[[ Document segment, beginning ]]

Man, so grappling didn’t happen today because I couldn’t find it, or it was cancelled or something, I don’t know.  Man, I was all het up for some wrasslin’ and… nothing.  I got to what I think is the right place, and the door was locked and no one was there.  So I went to the mall instead, which is just such a pathetic use of frustrated grappling energy, one could weep.  I bought a $6.99 brush, because my old brush broke.  This means that, this summer, the grand total I’ve spent on my hair is: $6.99.  I am quite the catch, aren’t I?

Yesterday’s bootcamp was good times.  We spent the first half running laps through this residential area.  At one point a random guy asked me “Why are all you people running?” and I said “I don’t know, man, this guy’s making us.”  Then we started working out in a playground, and this little girl asked her mommy what the people were doing, and she was, like, “I-I don’t know, sweetie.  I couldn’t do that.”  So we’re scaring the locals, and that’s special.

A few of us decided to start a betting pool for bootcamp.  It’s usually a surprise where we’ll be, so we were betting on if we’d be at, say, a playground, or a park, or a hill.  The other bet was what body part would hurt most the next morning.  Shoulders and ass are out, because they’re too easy.  I took arms, and I think I won, because my arms certainly hurt.  Calves and abs are the big winners, because they can take a lot of punishment, but when they finally do hurt, holy crap holy crap holy crap.  I was trying to do odds, but I’m an idiot, so I was failing badly.

Oh yeah, I’ve completely forgotten about the lucid dreaming thing for weeks, so I guess that’s off.  Oh well!  I was starting to get edgy about all that permanent marker ink getting into my bloodstream.  Also, I was starting to dream about writing on my hand, which is just intensely self-defeating.

[[ Document segment, end ]]
[[ Information supplied, beginning ]]

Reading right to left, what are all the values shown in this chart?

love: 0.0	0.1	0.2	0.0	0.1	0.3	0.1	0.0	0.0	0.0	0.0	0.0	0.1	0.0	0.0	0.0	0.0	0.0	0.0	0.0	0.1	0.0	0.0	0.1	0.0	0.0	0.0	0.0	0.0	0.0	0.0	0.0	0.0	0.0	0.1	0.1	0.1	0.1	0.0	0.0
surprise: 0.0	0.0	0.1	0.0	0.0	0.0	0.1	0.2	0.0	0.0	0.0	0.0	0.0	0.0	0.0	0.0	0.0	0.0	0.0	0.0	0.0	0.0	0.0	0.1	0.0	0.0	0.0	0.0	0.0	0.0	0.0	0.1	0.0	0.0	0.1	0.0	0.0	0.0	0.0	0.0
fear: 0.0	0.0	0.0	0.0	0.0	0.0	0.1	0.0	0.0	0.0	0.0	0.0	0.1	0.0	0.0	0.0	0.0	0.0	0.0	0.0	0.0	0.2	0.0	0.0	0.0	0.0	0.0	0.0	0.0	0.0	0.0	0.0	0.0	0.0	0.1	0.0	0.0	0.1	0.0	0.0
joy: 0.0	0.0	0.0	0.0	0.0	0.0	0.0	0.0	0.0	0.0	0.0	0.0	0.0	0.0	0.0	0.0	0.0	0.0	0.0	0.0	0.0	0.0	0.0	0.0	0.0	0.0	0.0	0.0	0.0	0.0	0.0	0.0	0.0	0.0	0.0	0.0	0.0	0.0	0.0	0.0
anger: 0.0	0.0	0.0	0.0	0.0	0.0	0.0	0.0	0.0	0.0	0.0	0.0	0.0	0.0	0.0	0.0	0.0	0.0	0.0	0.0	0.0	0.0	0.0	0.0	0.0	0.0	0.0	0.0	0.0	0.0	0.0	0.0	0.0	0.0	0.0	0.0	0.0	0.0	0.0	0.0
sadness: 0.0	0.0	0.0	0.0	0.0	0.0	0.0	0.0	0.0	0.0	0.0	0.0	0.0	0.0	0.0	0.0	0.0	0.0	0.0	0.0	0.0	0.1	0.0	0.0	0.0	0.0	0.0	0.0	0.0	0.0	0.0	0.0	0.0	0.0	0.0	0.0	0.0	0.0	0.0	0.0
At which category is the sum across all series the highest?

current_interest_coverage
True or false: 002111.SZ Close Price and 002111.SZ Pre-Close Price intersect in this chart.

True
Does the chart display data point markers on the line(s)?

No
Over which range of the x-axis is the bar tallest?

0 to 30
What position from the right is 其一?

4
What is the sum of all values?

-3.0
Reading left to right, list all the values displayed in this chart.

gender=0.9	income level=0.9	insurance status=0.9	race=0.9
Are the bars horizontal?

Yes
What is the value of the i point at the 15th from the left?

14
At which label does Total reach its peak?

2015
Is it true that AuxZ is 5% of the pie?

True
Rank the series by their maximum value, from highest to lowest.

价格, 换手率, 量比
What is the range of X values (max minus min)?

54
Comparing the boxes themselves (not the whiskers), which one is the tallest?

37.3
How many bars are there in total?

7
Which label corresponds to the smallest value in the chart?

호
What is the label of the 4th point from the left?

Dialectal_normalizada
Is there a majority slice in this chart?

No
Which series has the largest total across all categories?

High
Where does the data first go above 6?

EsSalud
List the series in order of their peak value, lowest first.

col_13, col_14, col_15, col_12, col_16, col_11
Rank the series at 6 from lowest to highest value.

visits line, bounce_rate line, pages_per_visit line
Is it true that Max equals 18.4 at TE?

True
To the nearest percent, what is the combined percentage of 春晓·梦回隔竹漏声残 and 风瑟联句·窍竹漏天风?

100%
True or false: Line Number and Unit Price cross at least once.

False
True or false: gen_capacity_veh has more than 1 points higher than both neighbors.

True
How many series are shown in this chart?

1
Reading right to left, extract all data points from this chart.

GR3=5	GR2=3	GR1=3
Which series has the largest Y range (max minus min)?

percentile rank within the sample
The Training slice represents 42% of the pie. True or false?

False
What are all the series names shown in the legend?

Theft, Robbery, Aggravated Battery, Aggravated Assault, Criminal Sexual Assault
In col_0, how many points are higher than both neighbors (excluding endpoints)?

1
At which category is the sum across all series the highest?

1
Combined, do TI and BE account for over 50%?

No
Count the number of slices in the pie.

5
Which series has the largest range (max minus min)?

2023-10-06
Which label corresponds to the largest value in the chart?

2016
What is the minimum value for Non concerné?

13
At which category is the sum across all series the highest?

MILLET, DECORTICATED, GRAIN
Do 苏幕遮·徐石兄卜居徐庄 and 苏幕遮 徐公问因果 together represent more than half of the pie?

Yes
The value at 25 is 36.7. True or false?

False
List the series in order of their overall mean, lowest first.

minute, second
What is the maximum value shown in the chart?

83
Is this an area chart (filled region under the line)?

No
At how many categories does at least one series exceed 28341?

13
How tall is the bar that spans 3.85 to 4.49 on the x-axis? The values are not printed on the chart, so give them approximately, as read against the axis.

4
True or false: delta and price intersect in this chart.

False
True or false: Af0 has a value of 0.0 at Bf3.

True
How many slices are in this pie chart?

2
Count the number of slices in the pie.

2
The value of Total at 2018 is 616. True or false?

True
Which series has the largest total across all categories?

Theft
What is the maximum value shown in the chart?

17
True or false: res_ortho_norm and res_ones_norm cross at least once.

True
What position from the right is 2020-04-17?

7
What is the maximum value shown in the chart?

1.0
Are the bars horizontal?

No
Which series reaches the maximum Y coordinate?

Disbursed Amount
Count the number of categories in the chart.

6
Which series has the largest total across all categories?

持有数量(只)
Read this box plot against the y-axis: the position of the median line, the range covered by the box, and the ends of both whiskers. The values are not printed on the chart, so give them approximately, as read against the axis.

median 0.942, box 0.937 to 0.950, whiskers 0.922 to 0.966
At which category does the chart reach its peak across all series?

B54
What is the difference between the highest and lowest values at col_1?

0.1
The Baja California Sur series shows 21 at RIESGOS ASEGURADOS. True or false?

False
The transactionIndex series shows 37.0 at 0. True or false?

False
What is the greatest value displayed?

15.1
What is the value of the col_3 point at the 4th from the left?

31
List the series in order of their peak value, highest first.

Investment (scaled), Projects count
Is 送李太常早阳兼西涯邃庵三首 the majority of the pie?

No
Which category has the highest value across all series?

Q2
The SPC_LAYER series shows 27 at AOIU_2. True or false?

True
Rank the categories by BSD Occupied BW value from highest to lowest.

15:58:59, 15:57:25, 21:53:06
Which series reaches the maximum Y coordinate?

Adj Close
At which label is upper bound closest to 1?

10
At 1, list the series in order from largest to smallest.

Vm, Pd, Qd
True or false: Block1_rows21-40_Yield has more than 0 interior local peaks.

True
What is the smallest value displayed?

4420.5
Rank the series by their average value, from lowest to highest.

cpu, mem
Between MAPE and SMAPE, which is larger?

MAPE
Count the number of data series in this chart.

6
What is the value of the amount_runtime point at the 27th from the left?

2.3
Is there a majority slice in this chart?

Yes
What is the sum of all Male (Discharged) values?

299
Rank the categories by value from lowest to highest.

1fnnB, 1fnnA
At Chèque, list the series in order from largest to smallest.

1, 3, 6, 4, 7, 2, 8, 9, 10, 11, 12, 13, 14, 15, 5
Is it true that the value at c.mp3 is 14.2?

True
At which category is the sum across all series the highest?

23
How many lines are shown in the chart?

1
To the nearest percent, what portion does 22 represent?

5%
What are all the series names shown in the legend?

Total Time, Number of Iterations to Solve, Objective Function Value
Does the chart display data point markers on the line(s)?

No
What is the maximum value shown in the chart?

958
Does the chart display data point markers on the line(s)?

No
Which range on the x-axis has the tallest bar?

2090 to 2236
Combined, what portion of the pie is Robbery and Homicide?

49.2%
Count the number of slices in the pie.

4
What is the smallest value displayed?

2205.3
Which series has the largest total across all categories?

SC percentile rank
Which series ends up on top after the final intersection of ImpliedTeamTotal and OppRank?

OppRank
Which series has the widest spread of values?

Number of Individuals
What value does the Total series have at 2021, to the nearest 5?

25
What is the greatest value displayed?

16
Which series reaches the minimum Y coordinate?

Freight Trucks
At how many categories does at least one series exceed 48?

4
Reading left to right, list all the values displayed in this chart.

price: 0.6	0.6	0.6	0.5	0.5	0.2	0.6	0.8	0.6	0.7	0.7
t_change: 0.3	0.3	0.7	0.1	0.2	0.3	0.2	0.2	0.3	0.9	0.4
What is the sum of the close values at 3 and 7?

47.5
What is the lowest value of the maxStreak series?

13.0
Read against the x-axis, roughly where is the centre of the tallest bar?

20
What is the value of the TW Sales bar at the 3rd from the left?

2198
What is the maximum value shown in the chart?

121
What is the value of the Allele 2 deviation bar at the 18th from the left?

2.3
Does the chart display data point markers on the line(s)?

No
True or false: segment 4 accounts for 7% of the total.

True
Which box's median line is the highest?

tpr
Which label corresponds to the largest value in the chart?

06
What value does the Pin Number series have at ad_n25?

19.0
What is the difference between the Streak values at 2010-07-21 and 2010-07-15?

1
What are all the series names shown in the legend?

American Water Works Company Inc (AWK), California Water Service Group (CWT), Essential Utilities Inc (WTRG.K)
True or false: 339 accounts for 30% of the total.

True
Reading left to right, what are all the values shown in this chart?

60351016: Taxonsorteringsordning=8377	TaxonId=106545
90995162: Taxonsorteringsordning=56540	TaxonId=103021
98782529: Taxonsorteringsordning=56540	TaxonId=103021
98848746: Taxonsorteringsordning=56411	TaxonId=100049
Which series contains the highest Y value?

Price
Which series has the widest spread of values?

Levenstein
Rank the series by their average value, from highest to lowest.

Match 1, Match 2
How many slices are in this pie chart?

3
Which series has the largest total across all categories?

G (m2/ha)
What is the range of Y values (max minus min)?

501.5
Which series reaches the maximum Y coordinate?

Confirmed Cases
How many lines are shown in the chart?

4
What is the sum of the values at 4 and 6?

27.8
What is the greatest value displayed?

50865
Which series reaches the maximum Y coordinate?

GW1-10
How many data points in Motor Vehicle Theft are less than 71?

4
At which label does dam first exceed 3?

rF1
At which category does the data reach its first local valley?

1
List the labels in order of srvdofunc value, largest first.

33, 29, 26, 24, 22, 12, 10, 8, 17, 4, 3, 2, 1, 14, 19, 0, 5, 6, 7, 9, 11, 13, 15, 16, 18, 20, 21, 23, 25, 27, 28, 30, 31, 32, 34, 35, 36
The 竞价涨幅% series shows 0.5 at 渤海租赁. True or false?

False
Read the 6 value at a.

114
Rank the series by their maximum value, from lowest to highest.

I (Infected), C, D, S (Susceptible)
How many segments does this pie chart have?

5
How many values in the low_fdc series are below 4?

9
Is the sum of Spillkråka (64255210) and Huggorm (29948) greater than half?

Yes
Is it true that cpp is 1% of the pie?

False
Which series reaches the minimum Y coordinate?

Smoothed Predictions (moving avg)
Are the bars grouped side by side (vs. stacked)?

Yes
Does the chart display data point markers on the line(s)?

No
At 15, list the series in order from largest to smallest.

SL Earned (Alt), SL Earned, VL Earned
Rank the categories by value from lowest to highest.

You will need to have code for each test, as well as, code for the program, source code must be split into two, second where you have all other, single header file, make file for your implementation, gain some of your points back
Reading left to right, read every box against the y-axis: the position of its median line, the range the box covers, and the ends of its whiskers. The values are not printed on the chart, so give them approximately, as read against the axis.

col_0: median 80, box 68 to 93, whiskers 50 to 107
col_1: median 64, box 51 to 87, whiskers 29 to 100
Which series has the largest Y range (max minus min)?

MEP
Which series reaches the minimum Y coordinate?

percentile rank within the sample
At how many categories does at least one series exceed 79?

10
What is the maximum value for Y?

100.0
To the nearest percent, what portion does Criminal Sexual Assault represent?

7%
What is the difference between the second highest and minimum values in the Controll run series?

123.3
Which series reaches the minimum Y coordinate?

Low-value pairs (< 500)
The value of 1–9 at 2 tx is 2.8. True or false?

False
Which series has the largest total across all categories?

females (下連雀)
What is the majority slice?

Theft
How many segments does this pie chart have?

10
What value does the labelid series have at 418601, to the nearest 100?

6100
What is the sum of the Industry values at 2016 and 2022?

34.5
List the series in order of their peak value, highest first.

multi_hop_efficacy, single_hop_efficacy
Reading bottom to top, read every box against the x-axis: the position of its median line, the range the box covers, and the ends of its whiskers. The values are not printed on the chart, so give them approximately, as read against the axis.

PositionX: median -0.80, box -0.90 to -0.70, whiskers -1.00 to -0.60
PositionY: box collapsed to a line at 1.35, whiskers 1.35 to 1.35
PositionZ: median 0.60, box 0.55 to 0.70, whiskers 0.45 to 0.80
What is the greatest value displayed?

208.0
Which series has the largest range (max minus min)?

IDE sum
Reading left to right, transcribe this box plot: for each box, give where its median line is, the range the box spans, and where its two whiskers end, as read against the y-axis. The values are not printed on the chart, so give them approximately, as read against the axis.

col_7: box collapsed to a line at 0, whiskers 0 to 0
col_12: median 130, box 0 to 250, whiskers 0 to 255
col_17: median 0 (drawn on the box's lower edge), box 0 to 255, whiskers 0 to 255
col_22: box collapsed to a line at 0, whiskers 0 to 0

[[ Information supplied, end ]]

Exercise:
In the bootcamp post, which body part did the writer bet would hurt most the next morning?

Exercise response:
Arms.